PXG 0211 woods: What you need to know
WHAT YOU NEED TO KNOW: PXG updates its affordable 0211 driver, fairway woods and hybrids with many of the technologies of its higher-priced GEN5 woods, including unique titanium and steel alloys, a variable thickness driver face and more precise robotic polishing methods. The all-titanium driver and squared-off fairway woods and hybrids are designed with a focus on high stability on off-center hits to appeal to average golfers.
PRICE: Driver, $300; Fairway woods and hybrids, $250.
THE DEEP DIVE: In the most complimentary of ways, the 0211 series, PXG’s more affordable line of clubs, is occasionally referred to as the “gateway drug,” appealing to aspiring golfers the way an outlet store might attract those eager to make famous label purchases at discount prices. The revised 0211 line of woods seem more than a modest approximation of the company’s flagship line of GEN5 woods, however.
Built with an entry-level focus on forgiveness and a price point that in the case of the driver is half the ticket price of many leading models, the 0211 models use the same special titanium and steel alloys found in their more expensive predecessors, as well as the same manufacturing techniques.
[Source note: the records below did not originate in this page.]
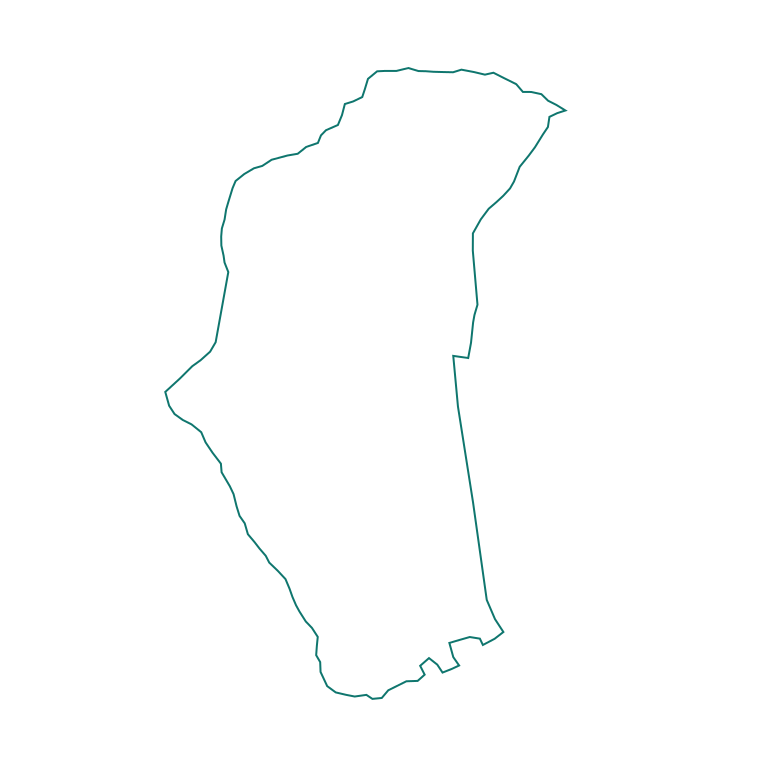 Cruzeiro do Sul, Paraná, Brazil (Mercator projection), rotated 82°
{"feature_id": "56859067B8108484370464", "entity_name": "Cruzeiro do Sul", "entity_type": "district", "adm_level": 2, "iso_a3": "BRA", "parent_name": "Brazil", "parent_adm1": "Paraná", "projection": "mercator", "projection_center": [-52.164, -22.981], "detail": "fine", "context": "isolated", "style": "outline", "palette": "teal", "viewbox_px": 768, "rotation_deg": 82, "n_neighbors": 0, "source": "geoboundaries", "source_scale": "gbopen_adm2", "svg_char_len": 1827}
<svg xmlns="http://www.w3.org/2000/svg" viewBox="0 0 768 768"><g transform="rotate(82 384 384)"><path d="M162.3,502.7L169.0,506.7L181.4,512.5L189.1,516.0L199.0,519.0L207.4,522.9L215.3,524.7L224.3,525.8L234.6,525.0L241.5,525.0L251.5,522.6L319.2,544.9L327.8,551.7L334.9,562.3L339.7,571.4L350.2,585.4L361.4,601.7L375.6,599.8L384.6,595.6L391.6,588.3L397.2,580.2L406.3,571.7L417.0,568.8L428.3,563.3L440.2,556.6L448.8,557.1L463.8,550.9L472.1,548.3L484.7,547.0L494.5,545.4L502.6,541.3L513.8,539.7L522.4,534.3L529.6,530.2L537.7,525.0L544.9,522.5L554.2,515.2L563.5,508.7L573.7,506.0L582.1,504.3L590.9,501.9L597.5,499.4L608.3,494.5L615.5,489.3L625.2,484.8L633.8,486.9L643.1,488.9L650.5,485.9L660.3,486.9L675.3,482.3L682.7,474.7L686.5,464.9L689.4,456.5L689.4,444.7L694.2,439.3L694.6,429.9L687.9,422.4L681.5,403.2L682.7,392.0L677.5,384.2L668.1,387.4L661.7,377.6L669.3,370.3L677.9,366.2L675.6,356.6L673.2,348.8L664.1,353.4L649.5,355.3L647.9,344.4L646.5,334.3L649.5,324.5L656.2,322.4L651.7,309.9L646.2,300.3L632.3,306.8L612.1,312.3L575.0,312.3L553.7,312.3L513.8,312.3L416.6,313.9L365.8,311.5L370.0,297.0L355.3,292.1L335.5,287.2L328.2,284.8L318.5,280.4L264.3,277.5L247.2,275.0L234.4,265.2L225.0,255.9L219.5,247.3L214.3,239.8L207.9,232.0L201.6,227.1L187.8,219.4L178.0,208.9L170.5,201.5L159.0,191.9L152.3,185.9L142.5,183.0L139.9,174.8L138.4,166.3L131.6,174.5L126.3,182.1L118.9,187.8L115.3,197.6L114.1,205.8L105.5,211.3L97.7,222.7L91.0,232.3L91.7,241.0L87.6,251.5L83.5,263.6L84.9,272.2L83.4,281.5L81.7,291.6L80.1,299.0L78.9,306.3L74.5,315.9L75.7,328.1L74.1,339.5L73.4,347.3L79.6,357.4L89.1,361.8L96.8,365.6L99.9,375.2L101.3,383.8L111.9,388.2L121.1,393.6L124.6,406.1L129.0,411.8L136.1,415.9L138.4,428.0L144.0,437.4L144.3,447.8L146.3,464.1L151.1,474.2L152.3,482.8L156.6,493.1L162.3,502.7Z" fill="none" stroke="#0f766e" stroke-width="2"/></g></svg>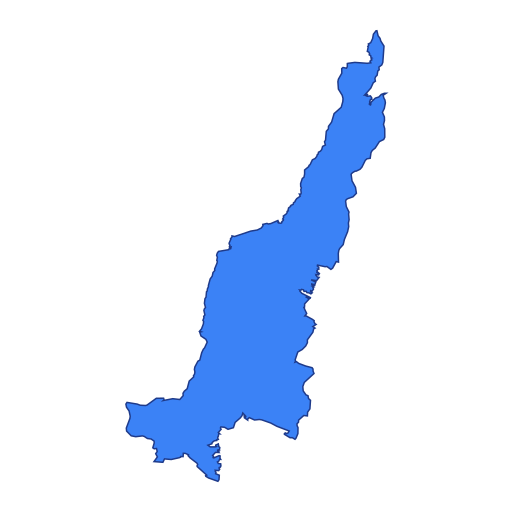 the district of Stejari, Gorj, Romania
{"feature_id": "2599482B41789780482797", "entity_name": "Stejari", "entity_type": "district", "adm_level": 2, "iso_a3": "ROU", "parent_name": "Romania", "parent_adm1": "Gorj", "projection": "robinson", "projection_center": [23.706, 44.799], "detail": "fine", "context": "isolated", "style": "filled", "palette": "blue", "viewbox_px": 512, "rotation_deg": 0, "n_neighbors": 0, "source": "geoboundaries", "source_scale": "gbopen_adm2", "svg_char_len": 6066}
<svg xmlns="http://www.w3.org/2000/svg" viewBox="0 0 512 512"><path d="M217.9,481.3L219.0,479.7L219.3,475.2L215.6,473.7L216.0,472.6L215.2,471.1L215.9,470.7L215.6,470.3L218.7,470.6L219.7,469.2L219.1,468.2L219.2,467.5L220.4,467.1L220.9,465.9L220.7,463.8L218.3,463.5L217.4,461.9L218.8,461.1L219.5,459.4L220.7,459.4L220.0,458.2L220.1,455.9L219.2,455.6L213.8,457.9L213.1,457.6L213.5,456.4L212.6,455.5L215.5,452.4L218.9,452.5L218.2,451.7L219.0,451.1L217.7,450.9L217.6,450.1L219.5,449.5L219.8,447.5L218.8,446.6L218.3,443.9L215.7,445.1L215.7,446.1L216.4,446.6L215.0,446.9L210.2,446.9L207.9,445.2L211.9,443.8L212.2,442.5L214.3,440.8L216.7,440.5L216.6,439.8L218.3,439.4L217.7,438.2L217.9,436.7L218.3,436.3L218.7,433.7L219.7,433.8L218.3,432.5L221.1,429.3L220.4,428.0L220.9,426.9L224.6,427.3L228.0,429.3L233.4,427.7L235.1,422.4L240.3,417.9L242.0,415.7L242.8,413.0L245.8,416.3L245.5,417.2L244.2,416.2L244.4,417.8L247.7,420.1L247.7,419.0L249.3,417.6L254.5,420.0L259.3,419.5L261.6,419.8L270.7,423.0L276.9,426.3L289.2,431.0L287.9,433.1L286.6,433.5L285.3,432.9L284.4,433.6L284.4,434.3L290.0,437.7L292.4,437.7L295.0,439.3L296.0,438.2L297.9,433.6L298.0,427.6L297.1,425.7L297.0,423.8L298.5,422.2L298.6,420.1L303.8,415.5L307.4,415.9L307.6,412.1L309.9,408.9L310.5,400.3L308.5,398.5L308.0,395.7L306.0,394.9L303.2,390.9L302.8,386.6L304.3,382.4L314.0,373.5L313.1,371.2L313.0,369.0L312.1,367.7L305.6,366.0L298.7,363.4L296.4,361.6L295.1,362.1L295.5,361.3L295.2,359.7L297.8,352.0L302.2,349.5L305.7,346.0L307.4,342.7L307.4,339.8L312.9,332.2L313.6,328.9L315.0,328.1L312.8,326.6L316.1,324.4L315.0,323.7L314.0,321.8L314.2,320.7L312.5,319.4L306.1,315.9L304.9,315.9L306.7,313.5L304.3,308.5L304.5,307.9L303.9,307.5L304.6,306.3L304.6,303.9L309.2,298.9L306.3,297.1L307.1,296.6L310.2,298.1L310.4,297.6L301.8,293.3L299.8,291.0L300.1,290.3L299.8,290.0L301.0,290.1L301.5,289.4L303.5,289.8L304.0,291.4L306.2,291.3L306.9,292.6L309.1,292.9L310.9,293.9L312.2,292.8L311.2,292.2L311.5,291.8L310.6,291.3L310.7,290.6L312.1,291.1L313.5,289.1L312.9,287.5L313.9,287.0L312.2,286.1L313.9,285.5L311.8,284.5L311.8,284.0L314.8,284.8L315.8,282.0L311.1,279.9L316.6,280.6L319.1,277.4L317.3,277.0L316.0,275.3L316.4,275.0L316.1,274.6L318.6,274.9L319.3,273.6L318.0,273.3L317.6,273.0L318.1,272.5L317.0,272.3L317.3,271.6L316.8,270.9L317.8,269.6L317.6,269.1L318.8,269.2L318.8,267.4L317.3,266.0L317.5,265.1L325.1,266.7L326.9,266.5L330.9,269.4L332.6,268.2L336.2,261.6L338.5,262.1L338.3,253.4L338.8,250.4L339.6,248.6L343.2,244.6L344.4,239.5L347.6,231.7L348.7,226.6L348.4,223.0L349.1,219.7L348.6,213.9L349.0,212.1L346.3,206.6L345.6,201.1L346.2,199.7L347.6,198.7L353.0,196.8L356.4,193.3L355.5,187.3L352.0,180.8L351.1,174.2L352.5,172.7L355.0,171.2L356.3,171.1L360.0,169.3L361.9,167.2L365.3,160.3L367.0,158.8L370.2,158.3L371.0,152.6L372.3,150.4L375.2,148.1L379.4,141.6L383.7,139.5L384.8,137.2L384.7,128.7L383.5,124.4L384.5,120.5L384.4,117.0L382.4,112.3L384.3,108.5L385.4,102.8L384.9,99.9L384.0,98.4L383.1,95.3L386.1,93.3L384.3,93.3L381.3,94.4L378.8,97.0L375.3,98.1L370.9,102.4L370.7,104.7L370.3,105.0L369.3,104.1L370.0,102.3L369.6,101.9L370.5,99.4L371.8,99.2L371.7,97.7L370.4,95.9L367.3,96.3L366.1,95.7L368.0,94.3L364.8,94.9L370.8,88.1L373.3,82.7L375.4,81.2L374.9,78.6L375.7,76.6L377.1,75.3L377.8,71.0L379.2,69.8L378.9,67.1L381.8,64.9L382.8,62.4L384.0,46.1L380.8,41.0L380.0,38.3L378.1,35.8L376.9,30.7L376.0,30.8L373.4,34.2L372.6,38.6L370.7,42.7L368.3,44.0L368.8,45.0L367.8,46.5L368.2,46.9L367.3,51.4L368.8,52.1L369.6,53.8L369.2,54.8L370.7,55.7L371.0,57.5L371.8,58.0L371.2,58.2L371.1,59.0L371.8,59.9L370.0,61.2L370.8,62.8L367.3,63.3L354.8,62.4L348.1,63.3L347.3,63.5L347.3,66.7L346.5,68.2L343.0,67.5L341.7,68.6L341.8,73.2L338.4,79.2L337.9,81.7L338.4,89.1L342.2,95.3L343.0,98.5L342.8,101.6L341.2,107.3L334.1,113.6L331.6,122.1L328.5,126.3L328.4,128.9L326.3,131.3L325.5,140.2L324.5,141.7L325.4,145.0L322.6,146.4L321.7,149.6L320.4,151.2L318.5,152.2L318.1,154.1L317.3,154.6L316.7,156.5L315.1,158.5L312.4,159.8L310.1,164.6L309.0,165.4L308.8,166.5L304.6,170.0L304.6,174.0L304.0,177.1L302.3,178.5L300.6,183.6L300.7,186.6L301.4,187.8L300.8,189.6L301.2,193.0L300.6,194.3L299.4,194.1L300.2,196.2L296.8,198.6L295.3,200.6L295.1,201.6L293.5,202.8L293.2,204.4L291.2,205.2L290.5,205.9L290.6,206.4L288.6,207.9L288.0,210.3L288.3,210.8L287.1,211.4L287.2,212.4L286.4,213.8L283.3,216.1L283.7,217.2L282.7,219.0L283.4,219.4L283.4,220.2L281.7,221.9L281.8,222.7L280.9,223.3L278.4,222.9L278.0,222.3L278.6,222.0L277.9,220.5L270.7,223.6L268.2,224.0L267.0,223.4L262.8,224.4L263.0,225.7L261.3,228.0L257.3,230.0L250.7,231.1L234.6,236.5L232.0,235.9L232.0,236.9L230.5,238.9L230.8,239.3L229.2,242.9L229.1,243.8L230.0,245.3L229.4,246.5L229.9,247.2L231.1,246.9L230.9,247.7L230.3,247.7L230.5,248.2L229.8,248.1L230.1,248.8L229.1,248.8L228.7,249.7L218.5,251.4L217.3,253.1L216.6,255.3L217.4,257.2L216.8,260.4L217.3,261.0L217.1,262.9L214.6,269.0L214.8,270.5L213.0,272.5L212.2,276.2L210.2,278.9L208.4,285.4L208.4,286.8L207.4,288.9L207.2,291.0L206.5,291.7L206.0,297.2L205.0,298.6L204.4,303.3L205.5,307.5L204.3,309.0L203.9,310.5L204.9,315.0L203.7,316.3L203.9,317.8L202.9,320.3L203.6,321.3L203.4,323.9L201.5,328.9L199.5,331.3L201.0,331.8L199.7,332.1L201.0,336.0L205.9,339.3L207.2,342.1L204.6,347.8L203.3,349.3L201.7,352.7L199.8,360.1L197.9,361.2L194.9,366.9L194.4,369.4L194.9,372.0L194.5,374.3L193.5,375.6L193.7,376.9L189.2,381.1L187.2,388.7L184.3,391.2L183.0,393.3L183.2,395.6L179.8,399.5L172.7,398.7L163.4,400.5L164.1,399.9L163.6,398.2L156.3,398.3L147.0,405.1L145.5,405.5L140.1,405.2L137.3,404.1L127.0,402.4L125.9,404.1L126.5,407.2L129.1,411.0L130.2,416.2L129.9,418.5L126.3,428.1L126.6,431.1L131.2,435.8L135.7,436.7L142.4,435.9L144.2,436.4L147.4,438.5L151.1,439.0L154.1,441.1L154.2,443.0L152.8,447.8L154.2,448.8L156.5,448.5L157.2,451.5L155.7,453.7L157.4,456.9L154.0,461.6L162.9,462.3L164.5,458.9L171.2,459.5L179.3,457.7L180.7,457.1L180.8,456.5L183.1,456.6L183.3,453.3L185.4,453.4L188.5,454.8L188.1,455.7L190.2,458.0L196.9,463.1L197.7,464.4L197.0,466.0L197.3,466.7L206.7,475.1L205.6,475.7L205.8,476.3L208.6,478.0L217.9,481.3Z" fill="#3b82f6" stroke="#1e3a8a" stroke-width="1.5"/></svg>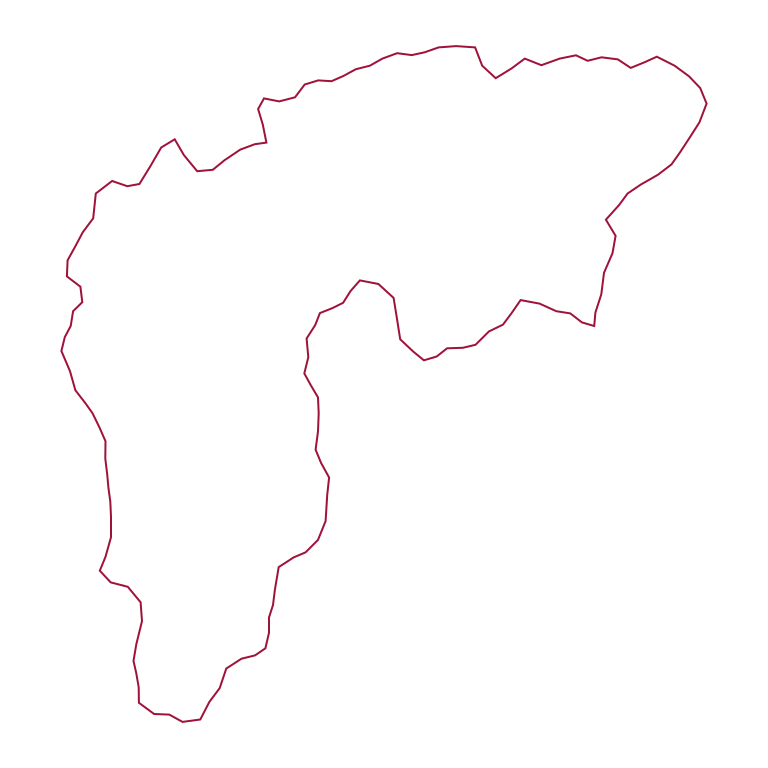 Divinolândia de Minas, Minas Gerais, Brazil
{"feature_id": "56859067B83999071532050", "entity_name": "Divinolândia de Minas", "entity_type": "district", "adm_level": 2, "iso_a3": "BRA", "parent_name": "Brazil", "parent_adm1": "Minas Gerais", "projection": "robinson", "projection_center": [-42.571, -18.8], "detail": "fine", "context": "isolated", "style": "outline", "palette": "rose", "viewbox_px": 768, "rotation_deg": 0, "n_neighbors": 0, "source": "geoboundaries", "source_scale": "gbopen_adm2", "svg_char_len": 1913}
<svg xmlns="http://www.w3.org/2000/svg" viewBox="0 0 768 768"><path d="M475.1,47.4L456.1,46.1L438.6,47.4L424.6,52.3L411.8,55.1L397.1,53.2L382.4,58.6L369.9,65.7L355.9,69.2L343.1,76.1L331.5,81.2L318.2,80.4L304.7,84.5L295.0,97.3L279.2,101.4L264.0,98.4L258.1,109.0L262.8,124.6L266.4,142.6L254.8,144.2L240.3,149.6L224.4,160.3L212.8,169.8L197.2,171.2L183.9,155.1L174.7,139.3L161.2,147.5L150.3,166.3L139.4,184.0L127.3,186.2L112.1,181.0L95.8,193.5L93.2,218.3L82.8,232.2L75.7,245.6L67.6,260.3L66.9,276.4L80.4,286.7L82.3,302.2L73.1,311.2L70.7,326.0L64.8,337.1L61.4,351.0L70.0,371.2L75.4,390.3L85.1,402.8L92.5,413.2L99.4,427.3L105.5,441.2L105.3,458.7L107.2,474.2L108.4,487.6L110.3,501.5L111.0,516.7L111.0,537.2L105.5,556.8L99.8,570.7L110.7,582.4L127.8,586.8L140.6,602.3L142.0,621.1L136.3,644.3L133.5,660.9L136.3,673.4L138.7,687.3L138.9,702.8L154.1,714.0L169.3,714.6L182.5,721.9L200.3,719.5L209.3,702.0L219.7,688.1L226.3,668.5L241.5,658.7L255.0,655.4L265.4,648.3L269.0,632.8L269.0,617.5L273.0,605.0L274.9,589.7L278.7,567.1L293.8,557.3L305.5,552.4L318.0,539.9L325.6,521.1L327.2,495.2L329.1,477.5L321.1,463.0L315.6,449.7L318.0,431.4L318.7,413.4L318.0,397.4L310.9,385.4L304.3,373.4L308.3,357.3L306.6,338.5L315.2,325.1L319.9,313.1L332.2,308.2L343.1,302.8L350.5,291.1L359.9,280.4L378.4,284.0L393.6,297.9L396.7,317.0L400.2,339.3L413.5,351.8L423.9,360.3L436.7,356.5L447.1,348.3L462.8,347.8L475.5,344.8L489.0,331.4L503.0,324.6L511.6,313.1L520.6,300.1L539.5,303.6L556.3,311.2L570.3,313.4L581.9,322.4L594.2,326.0L595.4,312.6L601.3,294.3L604.0,272.8L612.5,253.2L615.6,235.8L605.9,219.7L619.1,205.0L627.6,193.5L640.9,184.5L658.0,174.7L671.5,164.4L680.0,152.4L689.5,137.9L699.4,122.4L706.6,103.6L700.2,88.0L689.0,76.3L674.6,65.7L656.8,56.7L644.7,62.2L630.7,67.9L617.9,59.4L601.6,57.3L587.6,60.8L576.0,55.3L559.7,58.6L541.4,65.2L524.8,58.6L511.6,68.4L495.7,78.2L482.2,65.7L475.1,47.4Z" fill="none" stroke="#9f1239" stroke-width="2"/></svg>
While lacking some of the variety and adjustability of the GEN5 lineup, they instead use a more straightforward approach to appeal more directly to the needs of average golfers.
“They want a high-quality product they can trust,” said Brad Schweigert, PXG’s chief product officer. “We’ve really studied this consumer segment, and a lot of these golfers are really more novice players and they can be intimidated by a lot of the technologies so they don’t get a lot of use out of it. So we’ve really focused on something that just performs really well but is simple and easy to use.
“What sets it apart from our Gen series and a lot of other stuff that’s on the market is that it’s a really clean and approachable design with simple performance. Then, we do it in a way that’s cost effective.”
Like the recent GEN5 drivers, the new 0211 driver uses a Ti-811 body and a Ti-412 variable thickness face. Again, like in the GEN5 models, that face is robotically polished for more precisely controlled thicknesses and tighter tolerances on bulge and roll. Together, Schweigert said that manufacturing technique allows the 0211 to get closer to the USGA limits set in its test for the face’s spring-like effect. Schweigert also said the more precise face design helps save weight that is redistributed to the perimeter to boost the moment of inertia “in the 5,000 [grams-centimeters squared] range,” which would be a number above average for the current landscape.
“We’ve really integrated a lot of robotic polishing throughout all our manufacturing processes,” he said. “We optimized the process and basically had an agreement with our supplier that all of our products are going to use robotic polishing as much as possible.”
The 0211 driver includes an adjustable hosel that enables the golfer to tweak the three standard lofts by plus or minus 1.5 degrees.
Those efficiencies are also seen in the fairway woods and hybrids, which like their GEN5 counterparts feature AM355 steel alloy bodies with a thin, high-strength HT1770 steel alloy in the face. Taking another cue from the GEN5 woods, both utilize a squared-off design that extends the perimeter skirt more vertically to create a larger, more forgiving hitting area. The face on both models is also thinner than in past versions to help increase the potential for higher ball speeds. In other words, all the things its big brothers are trying to accomplish.
“We could have said, ‘Hey this is a price point product,’ and go to a different supplier and make it cheaper,” Schweigert said. “But we’re not doing that.”
The 0211 driver ($300) comes in three lofts (9, 10.5, 12 degrees). The fairway wood ($250) also is offered in three lofts (15, 18, 21 degrees), while the hybrid ($250) comes in four lofts (19, 22, 25, 28 degrees).